*** Opening of Extracted information ***

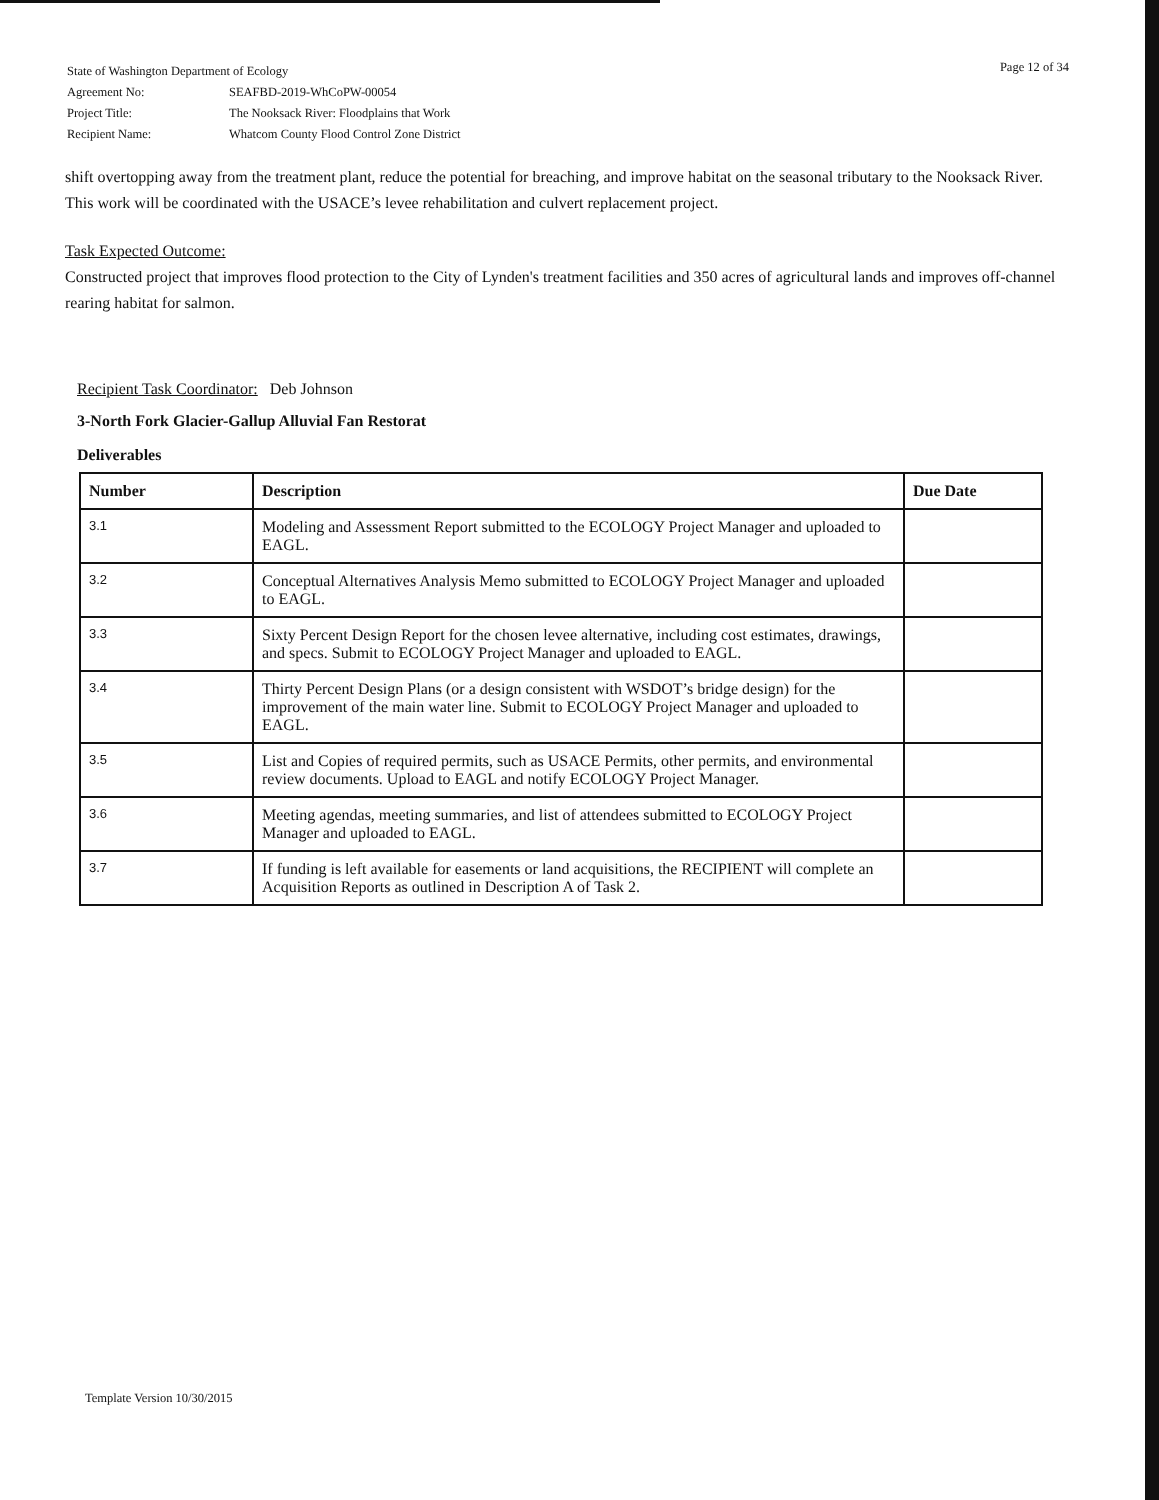| State of Washington Department of Ecology | |
| Agreement No: | SEAFBD-2019-WhCoPW-00054 |
| Project Title: | The Nooksack River: Floodplains that Work |
| Recipient Name: | Whatcom County Flood Control Zone District |
Page 12 of 34
shift overtopping away from the treatment plant, reduce the potential for breaching, and improve habitat on the seasonal tributary to the Nooksack River. This work will be coordinated with the USACE’s levee rehabilitation and culvert replacement project.
Task Expected Outcome:
Constructed project that improves flood protection to the City of Lynden's treatment facilities and 350 acres of agricultural lands and improves off-channel rearing habitat for salmon.
Recipient Task Coordinator: Deb Johnson
3-North Fork Glacier-Gallup Alluvial Fan Restorat
Deliverables
| Number | Description | Due Date |
| --- | --- | --- |
| 3.1 | Modeling and Assessment Report submitted to the ECOLOGY Project Manager and uploaded to EAGL. | |
| 3.2 | Conceptual Alternatives Analysis Memo submitted to ECOLOGY Project Manager and uploaded to EAGL. | |
| 3.3 | Sixty Percent Design Report for the chosen levee alternative, including cost estimates, drawings, and specs. Submit to ECOLOGY Project Manager and uploaded to EAGL. | |
| 3.4 | Thirty Percent Design Plans (or a design consistent with WSDOT’s bridge design) for the improvement of the main water line. Submit to ECOLOGY Project Manager and uploaded to EAGL. | |
| 3.5 | List and Copies of required permits, such as USACE Permits, other permits, and environmental review documents. Upload to EAGL and notify ECOLOGY Project Manager. | |
| 3.6 | Meeting agendas, meeting summaries, and list of attendees submitted to ECOLOGY Project Manager and uploaded to EAGL. | |
| 3.7 | If funding is left available for easements or land acquisitions, the RECIPIENT will complete an Acquisition Reports as outlined in Description A of Task 2. | |
Template Version 10/30/2015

*** Close of Extracted information ***

■ Directive
Return the full set of lines above word for word and with no pictures.

■ Result of this task
| State of Washington Department of Ecology | |
| Agreement No: | SEAFBD-2019-WhCoPW-00054 |
| Project Title: | The Nooksack River: Floodplains that Work |
| Recipient Name: | Whatcom County Flood Control Zone District |
Page 12 of 34
shift overtopping away from the treatment plant, reduce the potential for breaching, and improve habitat on the seasonal tributary to the Nooksack River. This work will be coordinated with the USACE’s levee rehabilitation and culvert replacement project.
Task Expected Outcome:
Constructed project that improves flood protection to the City of Lynden's treatment facilities and 350 acres of agricultural lands and improves off-channel rearing habitat for salmon.
Recipient Task Coordinator: Deb Johnson
3-North Fork Glacier-Gallup Alluvial Fan Restorat
Deliverables
| Number | Description | Due Date |
| --- | --- | --- |
| 3.1 | Modeling and Assessment Report submitted to the ECOLOGY Project Manager and uploaded to EAGL. | |
| 3.2 | Conceptual Alternatives Analysis Memo submitted to ECOLOGY Project Manager and uploaded to EAGL. | |
| 3.3 | Sixty Percent Design Report for the chosen levee alternative, including cost estimates, drawings, and specs. Submit to ECOLOGY Project Manager and uploaded to EAGL. | |
| 3.4 | Thirty Percent Design Plans (or a design consistent with WSDOT’s bridge design) for the improvement of the main water line. Submit to ECOLOGY Project Manager and uploaded to EAGL. | |
| 3.5 | List and Copies of required permits, such as USACE Permits, other permits, and environmental review documents. Upload to EAGL and notify ECOLOGY Project Manager. | |
| 3.6 | Meeting agendas, meeting summaries, and list of attendees submitted to ECOLOGY Project Manager and uploaded to EAGL. | |
| 3.7 | If funding is left available for easements or land acquisitions, the RECIPIENT will complete an Acquisition Reports as outlined in Description A of Task 2. | |
Template Version 10/30/2015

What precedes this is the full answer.